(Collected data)
+ + +
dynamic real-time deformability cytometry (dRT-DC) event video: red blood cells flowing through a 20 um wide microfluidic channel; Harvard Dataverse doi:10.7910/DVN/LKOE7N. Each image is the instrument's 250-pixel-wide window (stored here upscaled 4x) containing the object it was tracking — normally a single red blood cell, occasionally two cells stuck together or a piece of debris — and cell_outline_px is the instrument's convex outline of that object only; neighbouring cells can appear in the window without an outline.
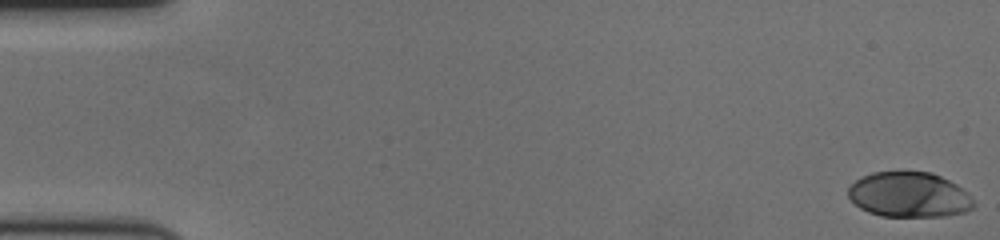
{"species": "human", "species_latin": "Homo sapiens", "temperature_condition": "cold", "stored_images_in_passage": 60, "camera_frame_rate_fps": 3000, "um_per_image_px": 0.085, "donor": {"sex": "female"}, "frame": {"image": 1, "passage_image": 1, "time_ms": 0.0, "image_size_px": [1000, 240], "cell_outline_px": [[976, 204], [972, 208], [964, 212], [944, 216], [880, 216], [868, 212], [860, 208], [848, 196], [848, 188], [856, 180], [872, 172], [932, 172], [956, 184]], "centroid_in_image_um": [77.25, 16.56], "position_along_channel_um": 7.8, "area_um2": 32.66}}
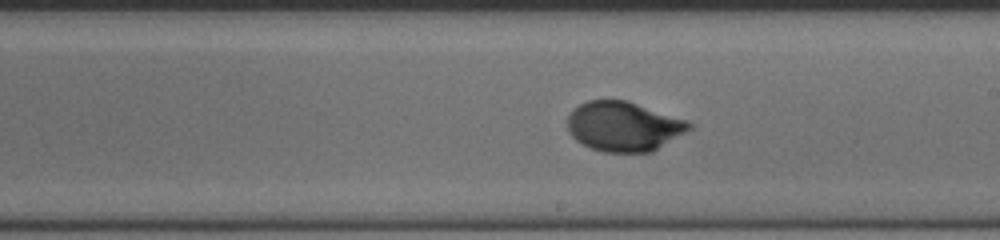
{"frame": {"image": 2, "passage_image": 35, "time_ms": 11.333, "image_size_px": [1000, 240], "cell_outline_px": [[692, 128], [652, 152], [604, 152], [592, 148], [576, 140], [568, 132], [568, 116], [572, 108], [588, 100], [628, 100], [688, 120], [692, 124]], "centroid_in_image_um": [53.01, 10.73], "position_along_channel_um": 236.0, "area_um2": 35.32}}
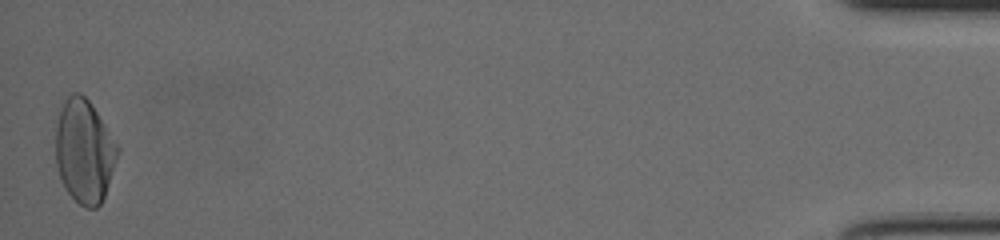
{"frame": {"image": 3, "passage_image": 60, "time_ms": 19.667, "image_size_px": [1000, 240], "cell_outline_px": [[120, 152], [104, 196], [100, 204], [96, 208], [84, 208], [68, 192], [60, 176], [56, 164], [56, 128], [60, 112], [64, 100], [72, 92], [80, 92], [92, 104], [120, 148]], "centroid_in_image_um": [7.18, 12.84], "position_along_channel_um": 428.0, "area_um2": 37.17}, "authors_computed_cell_mechanics": {"area_um2": 34.9112, "velocity_mm_per_s": 3.4306, "shape_relaxation_time_tau1_ms": 4.0298, "shape_relaxation_time_tau2_ms": null, "deformation_change_tau1": 0.1861, "deformation_change_tau2": null}}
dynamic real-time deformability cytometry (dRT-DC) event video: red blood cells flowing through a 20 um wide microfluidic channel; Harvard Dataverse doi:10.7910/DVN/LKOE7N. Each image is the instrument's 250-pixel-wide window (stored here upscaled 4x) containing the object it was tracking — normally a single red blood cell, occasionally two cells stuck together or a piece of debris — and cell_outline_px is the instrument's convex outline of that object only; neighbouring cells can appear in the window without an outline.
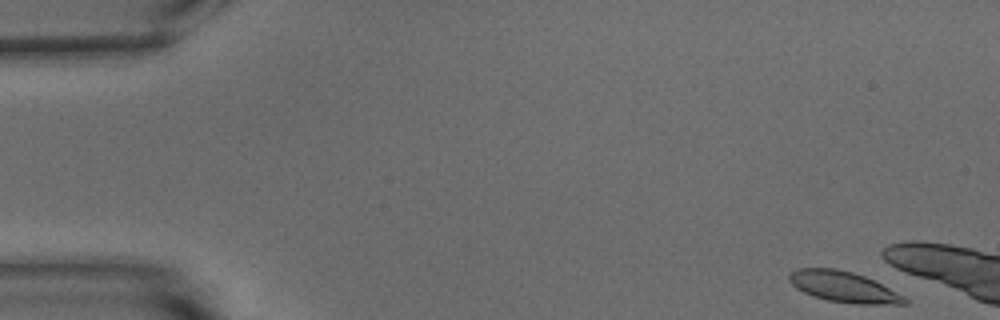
{"species": "common noctule bat (a hibernating species)", "species_latin": "Nyctalus noctula", "temperature_condition": "warm", "stored_images_in_passage": 11, "camera_frame_rate_fps": 3000, "um_per_image_px": 0.085, "animal": {"sex": "male", "body_mass_g": 15.6}, "frame": {"image": 1, "passage_image": 1, "time_ms": 0.0, "image_size_px": [1000, 320], "cell_outline_px": [[908, 304], [852, 304], [828, 300], [812, 296], [796, 288], [788, 280], [788, 276], [796, 268], [836, 268], [852, 272], [864, 276], [904, 296], [908, 300]], "centroid_in_image_um": [71.68, 24.39], "position_along_channel_um": 13.3, "area_um2": 20.58}}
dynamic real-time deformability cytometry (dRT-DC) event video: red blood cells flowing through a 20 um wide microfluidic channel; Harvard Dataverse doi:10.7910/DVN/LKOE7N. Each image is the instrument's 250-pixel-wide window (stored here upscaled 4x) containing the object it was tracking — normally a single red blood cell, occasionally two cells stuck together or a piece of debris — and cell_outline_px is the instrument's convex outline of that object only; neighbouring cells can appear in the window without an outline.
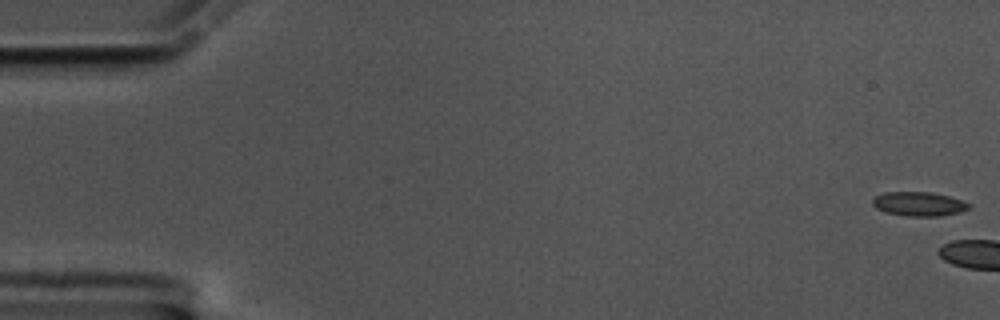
{"species": "common noctule bat (a hibernating species)", "species_latin": "Nyctalus noctula", "temperature_condition": "cold", "stored_images_in_passage": 5, "camera_frame_rate_fps": 3000, "um_per_image_px": 0.085, "animal": {"sex": "male", "body_mass_g": 17.5, "forearm_length_mm": 52.3}, "frame": {"image": 1, "passage_image": 1, "time_ms": 0.0, "image_size_px": [1000, 320], "cell_outline_px": [[968, 208], [960, 212], [940, 216], [908, 216], [884, 212], [876, 208], [872, 204], [872, 200], [876, 196], [884, 192], [932, 192], [948, 196], [960, 200], [968, 204]], "centroid_in_image_um": [78.05, 17.33], "position_along_channel_um": 7.0, "area_um2": 13.41}}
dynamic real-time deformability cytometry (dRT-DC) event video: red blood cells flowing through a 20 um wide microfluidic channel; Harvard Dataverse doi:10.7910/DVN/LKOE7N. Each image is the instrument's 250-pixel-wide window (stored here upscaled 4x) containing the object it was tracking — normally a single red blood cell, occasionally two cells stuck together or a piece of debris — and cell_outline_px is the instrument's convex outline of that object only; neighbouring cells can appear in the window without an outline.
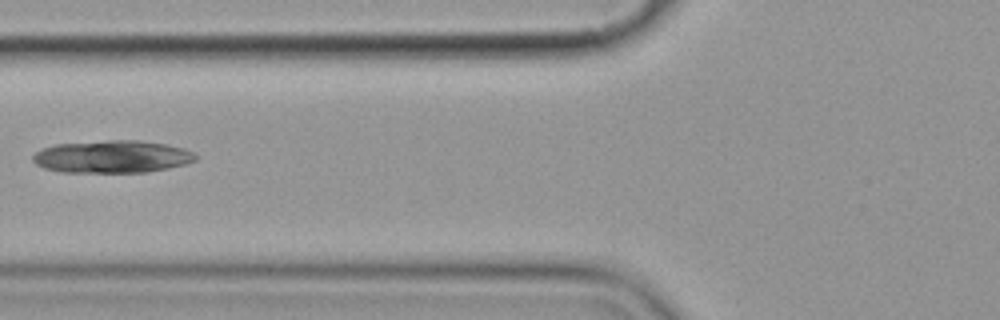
{"species": "common noctule bat (a hibernating species)", "species_latin": "Nyctalus noctula", "temperature_condition": "cold", "stored_images_in_passage": 9, "camera_frame_rate_fps": 3000, "um_per_image_px": 0.085, "animal": {"sex": "female", "body_mass_g": 19.9}, "frame": {"image": 1, "passage_image": 6, "time_ms": 6.667, "image_size_px": [1000, 320], "cell_outline_px": [[196, 160], [184, 164], [168, 168], [144, 172], [60, 172], [44, 168], [36, 164], [32, 160], [32, 156], [36, 152], [44, 148], [56, 144], [108, 140], [136, 140], [164, 144], [184, 148], [192, 152], [196, 156]], "centroid_in_image_um": [9.5, 13.32], "position_along_channel_um": 116.3, "area_um2": 30.63}}
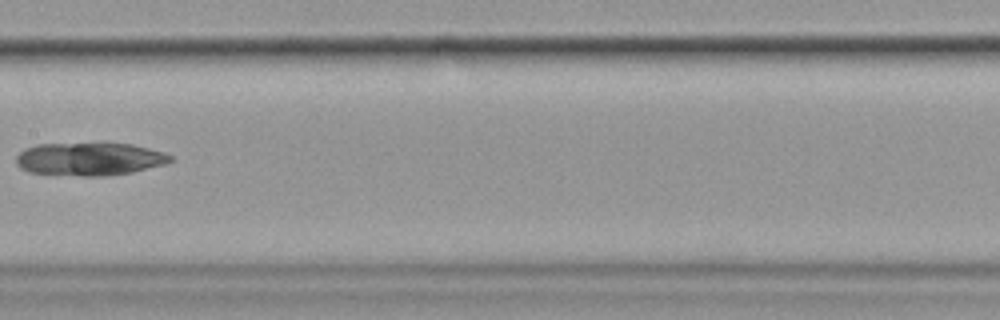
{"frame": {"image": 2, "passage_image": 8, "time_ms": 9.0, "image_size_px": [1000, 320], "cell_outline_px": [[176, 160], [164, 164], [132, 172], [104, 176], [80, 176], [28, 172], [20, 168], [16, 164], [16, 156], [24, 148], [36, 144], [132, 144], [164, 152], [172, 156]], "centroid_in_image_um": [7.6, 13.52], "position_along_channel_um": 199.8, "area_um2": 29.59}}
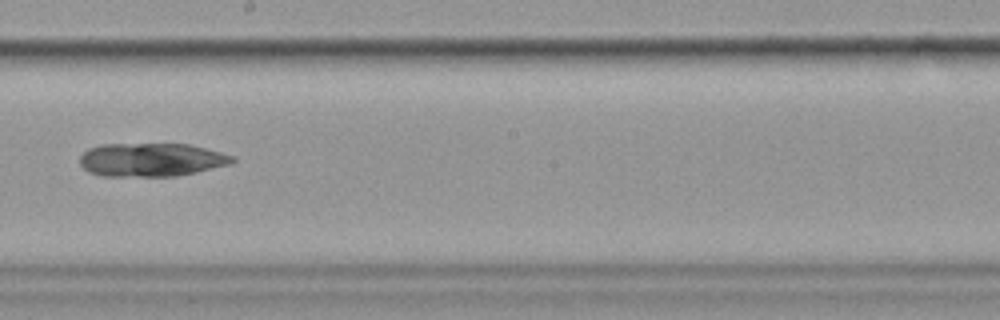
+ + +
#### [Task requirements]
Using the records above, retype everything exactly except the pictures.

#### [Exercise answer]
dynamic real-time deformability cytometry (dRT-DC) event video: red blood cells flowing through a 20 um wide microfluidic channel; Harvard Dataverse doi:10.7910/DVN/LKOE7N. Each image is the instrument's 250-pixel-wide window (stored here upscaled 4x) containing the object it was tracking — normally a single red blood cell, occasionally two cells stuck together or a piece of debris — and cell_outline_px is the instrument's convex outline of that object only; neighbouring cells can appear in the window without an outline.
{"species": "human", "species_latin": "Homo sapiens", "temperature_condition": "cold", "stored_images_in_passage": 60, "camera_frame_rate_fps": 3000, "um_per_image_px": 0.085, "donor": {"sex": "female"}, "frame": {"image": 1, "passage_image": 1, "time_ms": 0.0, "image_size_px": [1000, 240], "cell_outline_px": [[976, 204], [972, 208], [964, 212], [944, 216], [880, 216], [868, 212], [860, 208], [848, 196], [848, 188], [856, 180], [872, 172], [932, 172], [956, 184]], "centroid_in_image_um": [77.25, 16.56], "position_along_channel_um": 7.8, "area_um2": 32.66}}
{"frame": {"image": 2, "passage_image": 35, "time_ms": 11.333, "image_size_px": [1000, 240], "cell_outline_px": [[692, 128], [652, 152], [604, 152], [592, 148], [576, 140], [568, 132], [568, 116], [572, 108], [588, 100], [628, 100], [688, 120], [692, 124]], "centroid_in_image_um": [53.01, 10.73], "position_along_channel_um": 236.0, "area_um2": 35.32}}
{"frame": {"image": 3, "passage_image": 60, "time_ms": 19.667, "image_size_px": [1000, 240], "cell_outline_px": [[120, 152], [104, 196], [100, 204], [96, 208], [84, 208], [68, 192], [60, 176], [56, 164], [56, 128], [60, 112], [64, 100], [72, 92], [80, 92], [92, 104], [120, 148]], "centroid_in_image_um": [7.18, 12.84], "position_along_channel_um": 428.0, "area_um2": 37.17}, "authors_computed_cell_mechanics": {"area_um2": 34.9112, "velocity_mm_per_s": 3.4306, "shape_relaxation_time_tau1_ms": 4.0298, "shape_relaxation_time_tau2_ms": null, "deformation_change_tau1": 0.1861, "deformation_change_tau2": null}}
dynamic real-time deformability cytometry (dRT-DC) event video: red blood cells flowing through a 20 um wide microfluidic channel; Harvard Dataverse doi:10.7910/DVN/LKOE7N. Each image is the instrument's 250-pixel-wide window (stored here upscaled 4x) containing the object it was tracking — normally a single red blood cell, occasionally two cells stuck together or a piece of debris — and cell_outline_px is the instrument's convex outline of that object only; neighbouring cells can appear in the window without an outline.
{"species": "common noctule bat (a hibernating species)", "species_latin": "Nyctalus noctula", "temperature_condition": "warm", "stored_images_in_passage": 11, "camera_frame_rate_fps": 3000, "um_per_image_px": 0.085, "animal": {"sex": "male", "body_mass_g": 15.6}, "frame": {"image": 1, "passage_image": 1, "time_ms": 0.0, "image_size_px": [1000, 320], "cell_outline_px": [[908, 304], [852, 304], [828, 300], [812, 296], [796, 288], [788, 280], [788, 276], [796, 268], [836, 268], [852, 272], [864, 276], [904, 296], [908, 300]], "centroid_in_image_um": [71.68, 24.39], "position_along_channel_um": 13.3, "area_um2": 20.58}}
dynamic real-time deformability cytometry (dRT-DC) event video: red blood cells flowing through a 20 um wide microfluidic channel; Harvard Dataverse doi:10.7910/DVN/LKOE7N. Each image is the instrument's 250-pixel-wide window (stored here upscaled 4x) containing the object it was tracking — normally a single red blood cell, occasionally two cells stuck together or a piece of debris — and cell_outline_px is the instrument's convex outline of that object only; neighbouring cells can appear in the window without an outline.
{"species": "common noctule bat (a hibernating species)", "species_latin": "Nyctalus noctula", "temperature_condition": "cold", "stored_images_in_passage": 5, "camera_frame_rate_fps": 3000, "um_per_image_px": 0.085, "animal": {"sex": "male", "body_mass_g": 17.5, "forearm_length_mm": 52.3}, "frame": {"image": 1, "passage_image": 1, "time_ms": 0.0, "image_size_px": [1000, 320], "cell_outline_px": [[968, 208], [960, 212], [940, 216], [908, 216], [884, 212], [876, 208], [872, 204], [872, 200], [876, 196], [884, 192], [932, 192], [948, 196], [960, 200], [968, 204]], "centroid_in_image_um": [78.05, 17.33], "position_along_channel_um": 7.0, "area_um2": 13.41}}
dynamic real-time deformability cytometry (dRT-DC) event video: red blood cells flowing through a 20 um wide microfluidic channel; Harvard Dataverse doi:10.7910/DVN/LKOE7N. Each image is the instrument's 250-pixel-wide window (stored here upscaled 4x) containing the object it was tracking — normally a single red blood cell, occasionally two cells stuck together or a piece of debris — and cell_outline_px is the instrument's convex outline of that object only; neighbouring cells can appear in the window without an outline.
{"species": "common noctule bat (a hibernating species)", "species_latin": "Nyctalus noctula", "temperature_condition": "cold", "stored_images_in_passage": 9, "camera_frame_rate_fps": 3000, "um_per_image_px": 0.085, "animal": {"sex": "female", "body_mass_g": 19.9}, "frame": {"image": 1, "passage_image": 6, "time_ms": 6.667, "image_size_px": [1000, 320], "cell_outline_px": [[196, 160], [184, 164], [168, 168], [144, 172], [60, 172], [44, 168], [36, 164], [32, 160], [32, 156], [36, 152], [44, 148], [56, 144], [108, 140], [136, 140], [164, 144], [184, 148], [192, 152], [196, 156]], "centroid_in_image_um": [9.5, 13.32], "position_along_channel_um": 116.3, "area_um2": 30.63}}
{"frame": {"image": 2, "passage_image": 8, "time_ms": 9.0, "image_size_px": [1000, 320], "cell_outline_px": [[176, 160], [164, 164], [132, 172], [104, 176], [80, 176], [28, 172], [20, 168], [16, 164], [16, 156], [24, 148], [36, 144], [132, 144], [164, 152], [172, 156]], "centroid_in_image_um": [7.6, 13.52], "position_along_channel_um": 199.8, "area_um2": 29.59}}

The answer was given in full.